The environment represents the current game state, called observation, for each player as the concatenation of the cards the player has at hand, the current cards in the playing field, and the possible actions for that move. For each player, there are a total of 200 allowed actions: to discard one card of face value 1 represents one move or to discard 3 cards of face value 1 and a joker is another move, while passing is considered another move. Each player can only do one action per game turn.

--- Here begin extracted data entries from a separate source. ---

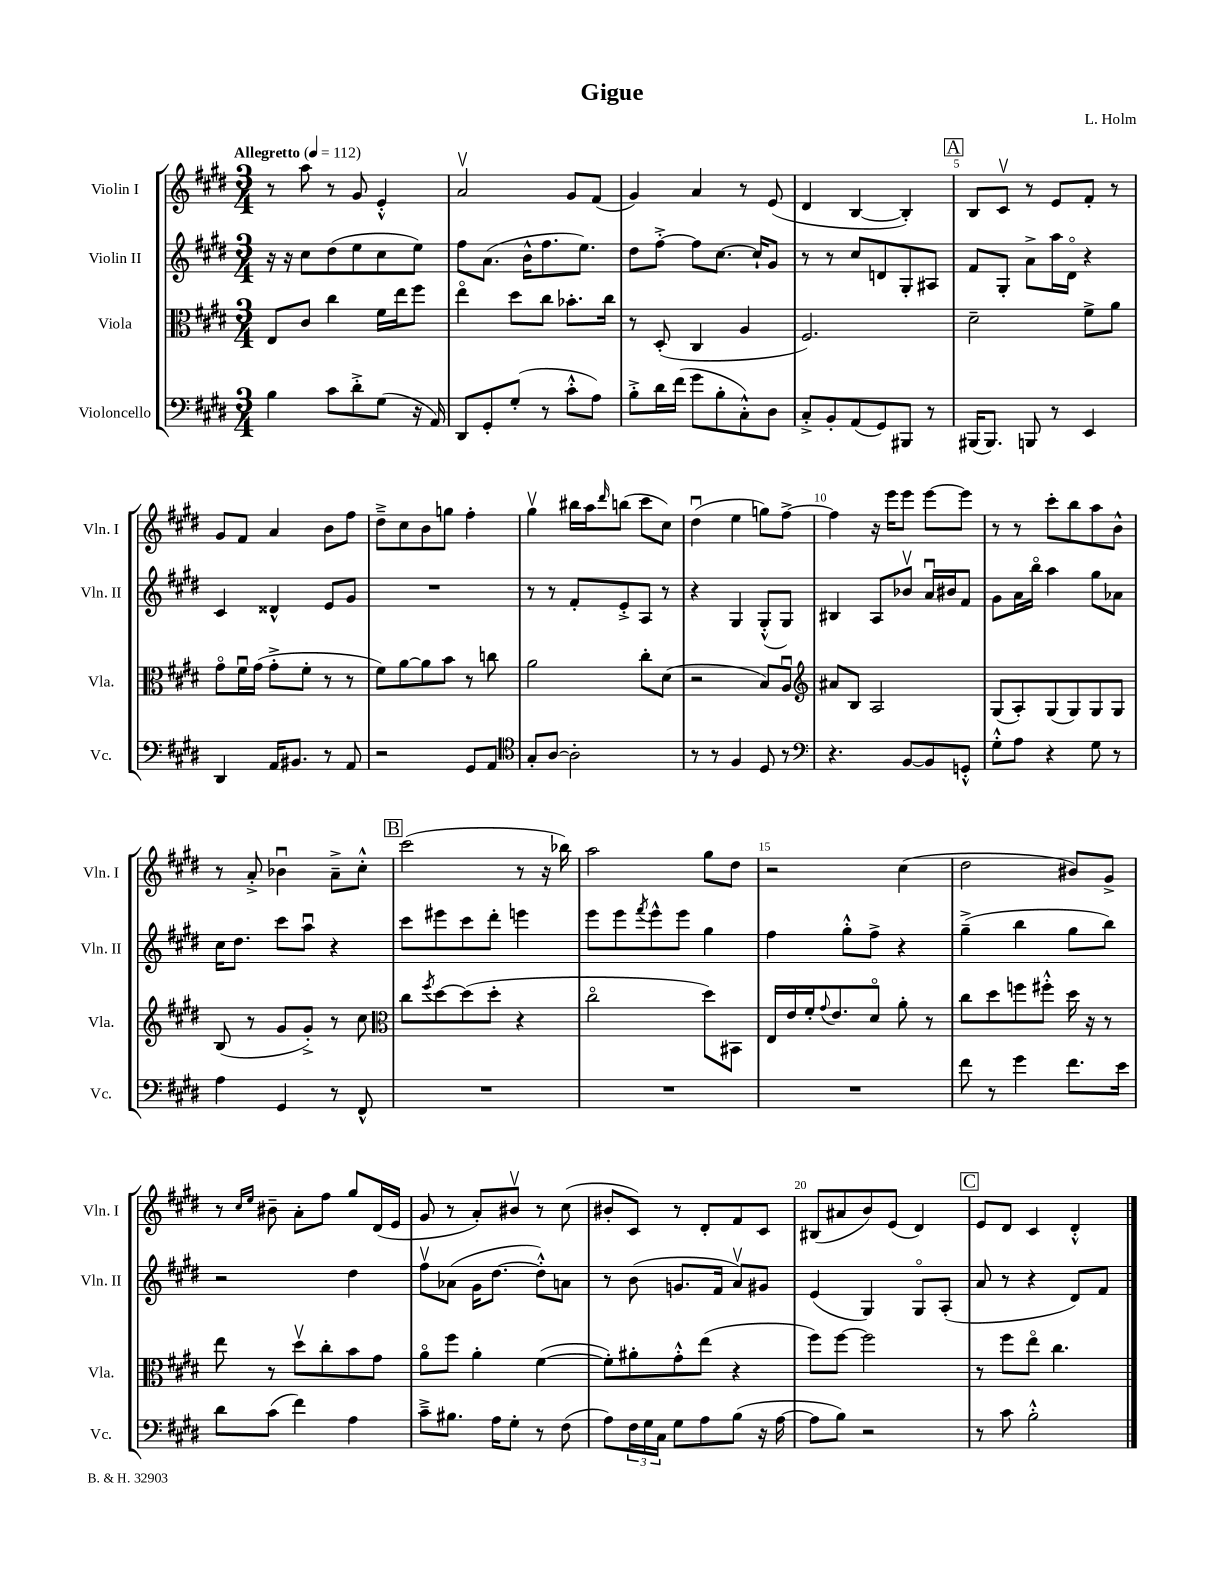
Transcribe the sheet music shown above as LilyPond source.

\header { title = "Gigue" composer = "L. Holm" }
<<
\new StaffGroup <<
\new Staff = "s0" \with { instrumentName = "Violin I" shortInstrumentName = "Vln. I" } {
    \clef treble \key e \major \numericTimeSignature \time 3/4 \tempo "Allegretto" 4 = 112
    r8 a''8 r8 gis'8 e'4-.-^ |
    a'2\upbow gis'8 fis'8( |
    gis'4) a'4 r8 e'8( |
    dis'4 b4~ b4-.) |
    \mark \markup { \box "A" } b8 cis'8\upbow r8 e'8 fis'8-. r8 |
    gis'8 fis'8 a'4 b'8 fis''8 |
    dis''8---> cis''8 b'8 g''8 fis''4-. |
    gis''4\upbow bis''16 a''16 \grace { dis'''16 } b''8( cis'''8 cis''8) |
    dis''4\downbow( e''4 g''8) fis''8~-> |
    fis''4 r16 e'''16 e'''8 e'''8~ e'''8 |
    r8 r8 cis'''8-. b''8 a''8 b'8-^ |
    r8 a'8-.-> bes'4\downbow a'8---> cis''8-.-^ |
    \mark \markup { \box "B" } cis'''2( r8 r16 bes''16) |
    a''2 gis''8 dis''8 |
    r2 cis''4( |
    dis''2 bis'8) gis'8-> |
    r8 \grace { cis''16 e''16 } bis'8-- a'8-. fis''8 gis''8 dis'16( e'16 |
    gis'8 r8 a'8-.) bis'8\upbow r8 cis''8( |
    bis'8-. cis'8) r8 dis'8-. fis'8 cis'8 |
    bis8( ais'8 b'8) e'8( dis'4) |
    \mark \markup { \box "C" } e'8 dis'8 cis'4 dis'4-.-^ \bar "|." |
}
\new Staff = "s1" \with { instrumentName = "Violin II" shortInstrumentName = "Vln. II" } {
    \clef treble \key e \major \numericTimeSignature \time 3/4
    r16 r16 cis''8 dis''8( e''8 cis''8 e''8) |
    fis''8 a'8.( b'16-^ fis''8. e''8.) |
    dis''8 fis''8~-.-> fis''8 cis''8.~ cis''16-! gis'8 |
    r8 r8 cis''8 d'8 gis8-. ais8 |
    \mark \markup { \box "A" } fis'8 gis8-. a'8-> a''16 dis'16\flageolet r4 |
    cis'4 disis'4-^ e'8 gis'8 |
    R2. |
    r8 r8 fis'8-. e'8-.-> a8 r8 |
    r4 gis4 gis8-.-^( gis8) |
    bis4 a8 bes'8\upbow a'16\downbow bis'16 fis'8 |
    gis'8 a'16 b''16\flageolet a''4 gis''8 aes'8 |
    cis''16 dis''8. cis'''8 a''8\downbow r4 |
    \mark \markup { \box "B" } cis'''8 eis'''8 cis'''8 dis'''8-. e'''4 |
    e'''8 e'''8 \acciaccatura { fis'''8 } e'''8-^ e'''8 gis''4 |
    fis''4 gis''8-.-^ fis''8-> r4 |
    gis''4--->( b''4 gis''8 b''8) |
    r2 dis''4 |
    fis''8\upbow aes'8( gis'16 dis''8.~ dis''8-.-^) a'8 |
    r8 b'8( g'8. fis'16 a'8\upbow) gis'8 |
    e'4( gis4) gis8\flageolet a8-.( |
    \mark \markup { \box "C" } a'8 r8 r4 dis'8) fis'8 \bar "|." |
}
\new Staff = "s2" \with { instrumentName = "Viola" shortInstrumentName = "Vla." } {
    \clef alto \key e \major \numericTimeSignature \time 3/4
    e8 cis'8 cis''4 fis'16 e''16 fis''8 |
    e''4\flageolet dis''8 cis''8 bes'8.-. cis''16 |
    r8 dis8-.( cis4 a4 |
    fis2.) |
    \mark \markup { \box "A" } dis'2-- fis'8-> a'8 |
    gis'8\flageolet fis'16\downbow gis'16( gis'8-.-> fis'8-. r8 r8 |
    fis'8) a'8~ a'8 b'8 r8 c''8 |
    a'2 cis''8-. dis'8( |
    r2 b8) a8\downbow |
    \clef treble ais'8 b8 a2 |
    gis8( a8-.) gis8( gis8) gis8 gis8 |
    b8( r8 gis'8 gis'8-.->) r8 cis''8 |
    \mark \markup { \box "B" } \clef alto cis''8 \acciaccatura { fis''8 } dis''8~ dis''8( dis''8-. r4 |
    cis''2\flageolet dis''8) bis,8 |
    e16 e'16 fis'16-. \appoggiatura { gis'8 } e'8. dis'8\flageolet a'8-. r8 |
    cis''8 dis''8 f''8 fis''8-.-^ dis''16 r16 r8 |
    e''8 r8 dis''8\upbow cis''8-. b'8 gis'8 |
    a'8\flageolet fis''8 a'4-. fis'4~( |
    fis'8-.) ais'8-. gis'8-.-^ e''8( r4 |
    fis''8) fis''8~ fis''2 |
    \mark \markup { \box "C" } r8 fis''8 e''8\flageolet cis''4. \bar "|." |
}
\new Staff = "s3" \with { instrumentName = "Violoncello" shortInstrumentName = "Vc." } {
    \clef bass \key e \major \numericTimeSignature \time 3/4
    b4 cis'8 dis'8-.-> gis8( r16 a,16) |
    dis,8 gis,8-. gis8-.( r8 cis'8-.-^ a8) |
    b8-.-> dis'16 fis'16( gis'8 b8-. cis8-.-^) dis8 |
    cis8-.-> b,8-. a,8( gis,8) bis,,8 r8 |
    \mark \markup { \box "A" } bis,,16( bis,,8.) b,,8 r8 e,4 |
    dis,4 a,16 bis,8. r8 a,8 |
    r2 gis,8 a,8 |
    \clef tenor gis8-. a8~ a2-. |
    r8 r8 fis4 dis8 r8 |
    \clef bass r4. b,8~ b,8 g,8-.-^ |
    gis8-.-^ a8 r4 gis8 r8 |
    a4 gis,4 r8 fis,8-^ |
    \mark \markup { \box "B" } R2. |
    R2. |
    R2. |
    fis'8 r8 gis'4 fis'8. e'16 |
    dis'8 cis'8( fis'4) a4 |
    cis'8---> bis8. a16 gis8-. r8 fis8( |
    a8) \tuplet 3/2 { fis16 gis16 cis16 } gis8 a8 b8( r16 a16~ |
    a8 b8) r2 |
    \mark \markup { \box "C" } r8 cis'8 b2-.-^ \bar "|." |
}
>>
>>
\layout { \context { \Score \override BarNumber.break-visibility = ##(#f #t #t) barNumberVisibility = #(every-nth-bar-number-visible 5) } }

Each action taken by a player is validated based on a look-up table, the possible actions, created in real-time based on the player’s hand and the cards in the playing field. This is a crucial step to guarantee that a taken action is allowed given the game context and to guarantee that the game rules are maintained. The Figure above illustrates an example of calculated possible actions given a game state. The blue areas mark all the possible action states, while the gray areas mark actions that are not allowed due to the game’s mechanics. We observed that, given this particular game state, this player would only be allowed to perform one of three actions (marked in green), while any other action (marked in red) would be considered as invalid and not would be carried on by the simulator.

Score and Performance Score

After each match of the Chef’s Hat game, players are rewarded with points (from 3 to 0, depending on the finishing position). We also calculate a performance score, based on the following:

performanceScore = ((points*10)/rounds)/matches

The performance score allows us to represent better the behavior of an agent in terms of the number of rounds it needed to win the match, and number of matches needed to win the game.

Datasets

The environment allows the generation of datasets, which are .csv and .pkl files that contain all the actions of the entire game in an easy-to-parse format. These datasets can be used to collect data from players, to generate analysis and interpretation about the game, or to log an entire match, for example.